Rien n’est plus contraire à la vérité que l’opposition de la matière et de l’esprit. Mais la matière qui est le produit de l’intelligence, une sorte d’intelligence inerte, doit encore subir ses lois et les figurer, dès que la volonté de l’individu a à agir sur elle. Celui-ci trouve en elle à la fois un obstacle et un moyen ; et l’obstacle atteste seulement que l’individu est fini et qu’il n’est pas créateur.
Le corps porte en lui toutes les traces du passé, il les matérialise et les rend présentes. L’âme a toutes les servitudes du corps et elle est gouvernée par l’habitude.
Mais l’esprit est toujours jeune ; il ne dépend pas du passé ; nulle expérience ne le modifie ; et il revoit les mêmes choses dans une lumière toujours nouvelle.
La matière, c’est le passé, le déjà fait, l’obstacle, — le présent, c’est le moi, — et l’avenir, c’est l’infini encore indéterminé pour l’individu et où il s’épanche. Ainsi l’individu est borné par le déjà fait et attiré par le champ d’infini où son activité peut rejoindre l’être universel.

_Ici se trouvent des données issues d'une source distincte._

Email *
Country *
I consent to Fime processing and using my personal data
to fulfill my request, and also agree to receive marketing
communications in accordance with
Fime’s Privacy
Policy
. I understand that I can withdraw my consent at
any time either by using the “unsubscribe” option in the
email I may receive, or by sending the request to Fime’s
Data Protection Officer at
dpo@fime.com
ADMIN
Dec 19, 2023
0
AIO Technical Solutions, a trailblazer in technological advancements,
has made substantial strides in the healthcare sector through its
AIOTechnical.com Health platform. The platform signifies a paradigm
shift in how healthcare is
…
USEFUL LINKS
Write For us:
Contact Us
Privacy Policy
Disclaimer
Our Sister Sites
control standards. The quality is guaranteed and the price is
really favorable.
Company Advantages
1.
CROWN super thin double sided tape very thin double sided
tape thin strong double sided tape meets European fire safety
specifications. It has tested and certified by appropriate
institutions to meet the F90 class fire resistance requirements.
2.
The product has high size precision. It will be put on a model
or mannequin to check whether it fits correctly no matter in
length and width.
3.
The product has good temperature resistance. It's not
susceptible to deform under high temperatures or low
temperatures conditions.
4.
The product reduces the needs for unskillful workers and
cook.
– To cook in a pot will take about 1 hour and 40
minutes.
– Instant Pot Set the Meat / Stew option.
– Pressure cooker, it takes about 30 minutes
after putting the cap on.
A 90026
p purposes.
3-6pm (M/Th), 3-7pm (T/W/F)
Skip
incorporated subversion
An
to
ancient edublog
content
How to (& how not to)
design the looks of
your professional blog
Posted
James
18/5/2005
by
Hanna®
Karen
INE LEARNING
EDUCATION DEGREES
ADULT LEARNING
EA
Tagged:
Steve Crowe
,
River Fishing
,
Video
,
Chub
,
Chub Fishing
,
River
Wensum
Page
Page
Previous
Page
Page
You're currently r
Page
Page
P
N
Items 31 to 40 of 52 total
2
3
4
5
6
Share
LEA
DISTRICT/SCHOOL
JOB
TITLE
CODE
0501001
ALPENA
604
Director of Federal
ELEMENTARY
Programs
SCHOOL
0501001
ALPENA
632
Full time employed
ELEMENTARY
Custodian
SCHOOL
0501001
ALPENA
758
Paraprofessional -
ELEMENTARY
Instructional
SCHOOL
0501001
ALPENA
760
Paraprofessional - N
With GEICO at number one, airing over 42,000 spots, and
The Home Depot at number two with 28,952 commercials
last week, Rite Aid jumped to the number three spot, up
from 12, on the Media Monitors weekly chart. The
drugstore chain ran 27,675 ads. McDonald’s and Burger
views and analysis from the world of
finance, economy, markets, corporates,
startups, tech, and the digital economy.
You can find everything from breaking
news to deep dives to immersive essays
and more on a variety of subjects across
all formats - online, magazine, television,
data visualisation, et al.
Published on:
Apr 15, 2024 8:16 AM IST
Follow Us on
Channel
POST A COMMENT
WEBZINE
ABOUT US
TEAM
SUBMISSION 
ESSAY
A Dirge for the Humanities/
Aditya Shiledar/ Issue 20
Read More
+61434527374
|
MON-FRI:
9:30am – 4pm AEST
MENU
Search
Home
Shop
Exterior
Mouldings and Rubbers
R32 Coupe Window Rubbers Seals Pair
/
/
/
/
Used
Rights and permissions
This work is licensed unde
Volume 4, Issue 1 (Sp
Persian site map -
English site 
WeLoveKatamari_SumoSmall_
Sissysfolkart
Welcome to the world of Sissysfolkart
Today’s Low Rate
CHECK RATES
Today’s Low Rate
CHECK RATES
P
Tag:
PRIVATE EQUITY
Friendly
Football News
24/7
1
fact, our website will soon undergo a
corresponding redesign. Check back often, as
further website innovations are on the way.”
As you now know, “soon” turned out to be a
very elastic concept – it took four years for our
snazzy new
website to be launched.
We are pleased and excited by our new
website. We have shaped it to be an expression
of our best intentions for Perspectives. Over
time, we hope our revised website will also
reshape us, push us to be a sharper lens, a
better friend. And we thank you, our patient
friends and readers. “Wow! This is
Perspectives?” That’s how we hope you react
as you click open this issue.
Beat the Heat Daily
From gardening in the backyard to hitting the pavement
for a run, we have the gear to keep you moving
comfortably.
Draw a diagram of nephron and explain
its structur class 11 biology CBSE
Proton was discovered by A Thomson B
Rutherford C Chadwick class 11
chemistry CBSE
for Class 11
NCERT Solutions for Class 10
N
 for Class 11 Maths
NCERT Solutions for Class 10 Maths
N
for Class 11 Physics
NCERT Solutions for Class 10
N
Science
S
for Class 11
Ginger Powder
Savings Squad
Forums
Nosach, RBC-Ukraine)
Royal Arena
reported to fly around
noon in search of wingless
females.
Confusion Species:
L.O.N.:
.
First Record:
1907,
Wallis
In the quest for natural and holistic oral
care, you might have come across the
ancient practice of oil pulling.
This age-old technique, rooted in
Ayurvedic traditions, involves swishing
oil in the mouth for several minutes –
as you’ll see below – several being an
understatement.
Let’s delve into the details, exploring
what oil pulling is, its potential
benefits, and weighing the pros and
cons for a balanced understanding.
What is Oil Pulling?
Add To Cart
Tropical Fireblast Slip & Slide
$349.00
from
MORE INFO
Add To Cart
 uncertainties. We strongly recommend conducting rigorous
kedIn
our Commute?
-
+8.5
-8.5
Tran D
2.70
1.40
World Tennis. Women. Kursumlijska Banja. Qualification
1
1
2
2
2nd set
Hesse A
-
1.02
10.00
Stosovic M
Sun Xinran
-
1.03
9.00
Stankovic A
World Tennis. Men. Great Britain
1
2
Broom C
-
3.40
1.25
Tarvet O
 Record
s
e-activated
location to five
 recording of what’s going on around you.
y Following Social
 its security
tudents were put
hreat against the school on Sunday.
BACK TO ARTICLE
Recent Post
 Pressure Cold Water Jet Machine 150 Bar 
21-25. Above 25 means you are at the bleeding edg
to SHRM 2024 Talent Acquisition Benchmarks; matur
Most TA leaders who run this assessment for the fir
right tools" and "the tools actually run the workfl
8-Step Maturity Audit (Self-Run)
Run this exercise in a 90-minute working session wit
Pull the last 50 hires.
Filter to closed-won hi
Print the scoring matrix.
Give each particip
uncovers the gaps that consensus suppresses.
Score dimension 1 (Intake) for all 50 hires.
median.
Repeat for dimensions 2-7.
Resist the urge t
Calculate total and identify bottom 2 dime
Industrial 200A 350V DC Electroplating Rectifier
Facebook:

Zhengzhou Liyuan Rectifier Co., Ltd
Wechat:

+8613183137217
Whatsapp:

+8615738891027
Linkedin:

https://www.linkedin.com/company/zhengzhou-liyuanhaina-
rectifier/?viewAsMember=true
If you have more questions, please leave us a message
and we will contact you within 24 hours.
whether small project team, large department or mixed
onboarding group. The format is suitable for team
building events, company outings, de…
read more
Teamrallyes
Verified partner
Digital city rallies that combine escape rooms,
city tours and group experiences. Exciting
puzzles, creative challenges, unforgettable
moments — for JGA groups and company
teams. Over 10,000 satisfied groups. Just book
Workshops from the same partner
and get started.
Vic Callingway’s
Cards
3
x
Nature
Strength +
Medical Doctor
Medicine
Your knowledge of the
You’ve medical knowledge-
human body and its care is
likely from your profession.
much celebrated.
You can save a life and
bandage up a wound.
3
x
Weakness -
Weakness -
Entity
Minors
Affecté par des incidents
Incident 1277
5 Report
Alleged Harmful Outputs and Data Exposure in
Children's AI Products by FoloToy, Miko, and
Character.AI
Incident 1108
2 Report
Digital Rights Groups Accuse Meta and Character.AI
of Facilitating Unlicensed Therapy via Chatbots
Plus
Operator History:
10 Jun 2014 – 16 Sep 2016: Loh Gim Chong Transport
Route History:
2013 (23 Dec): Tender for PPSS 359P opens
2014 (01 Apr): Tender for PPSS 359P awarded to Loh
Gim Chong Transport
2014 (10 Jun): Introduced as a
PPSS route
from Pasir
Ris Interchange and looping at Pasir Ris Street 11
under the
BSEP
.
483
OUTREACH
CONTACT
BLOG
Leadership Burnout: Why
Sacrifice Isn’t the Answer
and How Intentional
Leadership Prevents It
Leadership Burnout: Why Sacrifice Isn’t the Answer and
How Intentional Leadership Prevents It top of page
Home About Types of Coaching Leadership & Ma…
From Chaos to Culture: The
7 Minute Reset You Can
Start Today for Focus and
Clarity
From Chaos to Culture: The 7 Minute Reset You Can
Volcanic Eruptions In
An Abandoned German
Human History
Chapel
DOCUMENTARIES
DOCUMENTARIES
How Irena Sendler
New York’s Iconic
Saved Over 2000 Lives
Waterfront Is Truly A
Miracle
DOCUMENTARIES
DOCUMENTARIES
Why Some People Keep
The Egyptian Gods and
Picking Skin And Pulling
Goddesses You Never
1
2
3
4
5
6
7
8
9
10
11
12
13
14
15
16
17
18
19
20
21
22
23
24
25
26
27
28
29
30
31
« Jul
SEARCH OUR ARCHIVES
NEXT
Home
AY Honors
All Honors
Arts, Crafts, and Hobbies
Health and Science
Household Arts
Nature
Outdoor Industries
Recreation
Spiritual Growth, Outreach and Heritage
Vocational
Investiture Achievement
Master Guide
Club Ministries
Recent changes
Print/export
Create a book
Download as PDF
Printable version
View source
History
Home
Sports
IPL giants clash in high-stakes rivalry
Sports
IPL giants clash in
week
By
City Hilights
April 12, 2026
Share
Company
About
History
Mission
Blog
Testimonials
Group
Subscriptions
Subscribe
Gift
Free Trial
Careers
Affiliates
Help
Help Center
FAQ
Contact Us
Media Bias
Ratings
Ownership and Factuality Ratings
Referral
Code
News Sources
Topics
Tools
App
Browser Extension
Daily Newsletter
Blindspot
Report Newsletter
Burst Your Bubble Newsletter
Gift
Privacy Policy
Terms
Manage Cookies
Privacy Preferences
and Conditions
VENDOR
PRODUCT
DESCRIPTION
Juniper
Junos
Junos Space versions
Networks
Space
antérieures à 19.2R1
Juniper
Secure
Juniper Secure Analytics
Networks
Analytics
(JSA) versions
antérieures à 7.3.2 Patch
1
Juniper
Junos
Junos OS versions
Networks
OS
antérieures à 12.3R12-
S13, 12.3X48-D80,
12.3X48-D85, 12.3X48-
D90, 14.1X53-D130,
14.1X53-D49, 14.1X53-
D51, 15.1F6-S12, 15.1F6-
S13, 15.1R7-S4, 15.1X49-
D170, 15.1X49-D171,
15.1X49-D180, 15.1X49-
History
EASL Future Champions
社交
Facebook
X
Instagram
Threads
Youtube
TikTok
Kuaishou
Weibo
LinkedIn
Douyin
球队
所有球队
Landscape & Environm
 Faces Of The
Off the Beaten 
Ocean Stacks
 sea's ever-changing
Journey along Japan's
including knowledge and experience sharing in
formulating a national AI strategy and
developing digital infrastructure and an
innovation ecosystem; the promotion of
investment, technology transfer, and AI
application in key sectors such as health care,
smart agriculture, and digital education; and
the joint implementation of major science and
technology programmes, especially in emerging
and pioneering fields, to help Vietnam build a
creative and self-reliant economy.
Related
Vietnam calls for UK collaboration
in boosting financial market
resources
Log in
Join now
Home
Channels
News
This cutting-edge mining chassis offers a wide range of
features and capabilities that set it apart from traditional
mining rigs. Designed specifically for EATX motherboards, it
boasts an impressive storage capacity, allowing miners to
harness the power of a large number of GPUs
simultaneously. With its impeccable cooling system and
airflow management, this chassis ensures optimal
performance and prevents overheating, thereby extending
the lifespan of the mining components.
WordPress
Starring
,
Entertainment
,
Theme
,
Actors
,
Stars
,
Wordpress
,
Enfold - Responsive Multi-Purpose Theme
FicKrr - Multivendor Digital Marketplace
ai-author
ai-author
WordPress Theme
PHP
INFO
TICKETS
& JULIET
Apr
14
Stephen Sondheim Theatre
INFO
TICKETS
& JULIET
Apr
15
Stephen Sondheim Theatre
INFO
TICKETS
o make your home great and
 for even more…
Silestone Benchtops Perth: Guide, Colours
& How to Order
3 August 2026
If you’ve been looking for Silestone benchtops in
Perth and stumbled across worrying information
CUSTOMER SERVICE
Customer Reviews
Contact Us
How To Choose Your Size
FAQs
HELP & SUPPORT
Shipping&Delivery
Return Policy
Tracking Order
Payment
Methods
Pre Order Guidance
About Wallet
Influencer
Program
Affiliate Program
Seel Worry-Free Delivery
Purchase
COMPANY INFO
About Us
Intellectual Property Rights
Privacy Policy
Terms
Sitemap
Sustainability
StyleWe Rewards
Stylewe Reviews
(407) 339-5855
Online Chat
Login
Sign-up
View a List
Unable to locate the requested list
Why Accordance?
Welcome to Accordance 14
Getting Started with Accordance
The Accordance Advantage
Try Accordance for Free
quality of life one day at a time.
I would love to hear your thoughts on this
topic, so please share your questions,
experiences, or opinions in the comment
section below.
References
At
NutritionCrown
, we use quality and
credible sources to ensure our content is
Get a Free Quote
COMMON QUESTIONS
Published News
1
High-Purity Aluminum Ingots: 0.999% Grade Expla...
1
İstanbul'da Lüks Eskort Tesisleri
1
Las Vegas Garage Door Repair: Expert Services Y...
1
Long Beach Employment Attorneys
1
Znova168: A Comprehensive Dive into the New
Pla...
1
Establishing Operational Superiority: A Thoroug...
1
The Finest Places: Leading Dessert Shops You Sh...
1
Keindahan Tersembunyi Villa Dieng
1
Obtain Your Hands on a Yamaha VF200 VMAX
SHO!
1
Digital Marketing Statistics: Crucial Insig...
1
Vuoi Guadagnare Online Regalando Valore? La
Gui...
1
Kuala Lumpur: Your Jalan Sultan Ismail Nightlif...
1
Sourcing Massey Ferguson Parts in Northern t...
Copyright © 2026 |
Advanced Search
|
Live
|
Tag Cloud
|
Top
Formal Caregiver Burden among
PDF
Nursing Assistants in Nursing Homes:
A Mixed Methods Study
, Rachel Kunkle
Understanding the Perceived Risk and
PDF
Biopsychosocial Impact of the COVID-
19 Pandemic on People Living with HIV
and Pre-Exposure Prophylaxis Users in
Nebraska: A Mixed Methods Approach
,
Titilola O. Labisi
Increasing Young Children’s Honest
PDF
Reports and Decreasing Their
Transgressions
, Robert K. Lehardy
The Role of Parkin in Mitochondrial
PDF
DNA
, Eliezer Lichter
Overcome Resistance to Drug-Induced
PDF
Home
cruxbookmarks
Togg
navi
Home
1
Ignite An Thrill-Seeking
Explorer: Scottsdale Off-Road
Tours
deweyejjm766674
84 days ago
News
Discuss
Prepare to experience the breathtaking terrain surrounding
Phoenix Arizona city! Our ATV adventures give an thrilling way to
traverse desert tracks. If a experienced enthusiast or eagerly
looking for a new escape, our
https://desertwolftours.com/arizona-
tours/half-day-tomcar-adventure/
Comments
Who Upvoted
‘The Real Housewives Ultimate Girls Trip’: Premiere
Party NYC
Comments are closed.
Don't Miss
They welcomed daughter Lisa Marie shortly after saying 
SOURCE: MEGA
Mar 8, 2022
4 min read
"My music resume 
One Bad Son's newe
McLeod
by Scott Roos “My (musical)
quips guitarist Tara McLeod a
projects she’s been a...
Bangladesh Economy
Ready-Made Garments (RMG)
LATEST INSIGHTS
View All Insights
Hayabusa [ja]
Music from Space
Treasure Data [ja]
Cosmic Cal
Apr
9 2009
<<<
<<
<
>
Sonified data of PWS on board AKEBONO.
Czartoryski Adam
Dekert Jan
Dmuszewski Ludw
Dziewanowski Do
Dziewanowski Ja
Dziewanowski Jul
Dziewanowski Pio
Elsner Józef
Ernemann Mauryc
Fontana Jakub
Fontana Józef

Tant s’en faut qu’il faille se plaindre de la sujétion où nous tient une grande misère comme la guerre et prétendre qu’elle empêche que nous nous livrions à la vie de l’esprit ; au contraire c’est en elle que la vie de l’esprit prend toute sa force et toute son ardeur.
Il n’y a pas de milieu entre l’indifférence et l’intérêt le plus exigeant.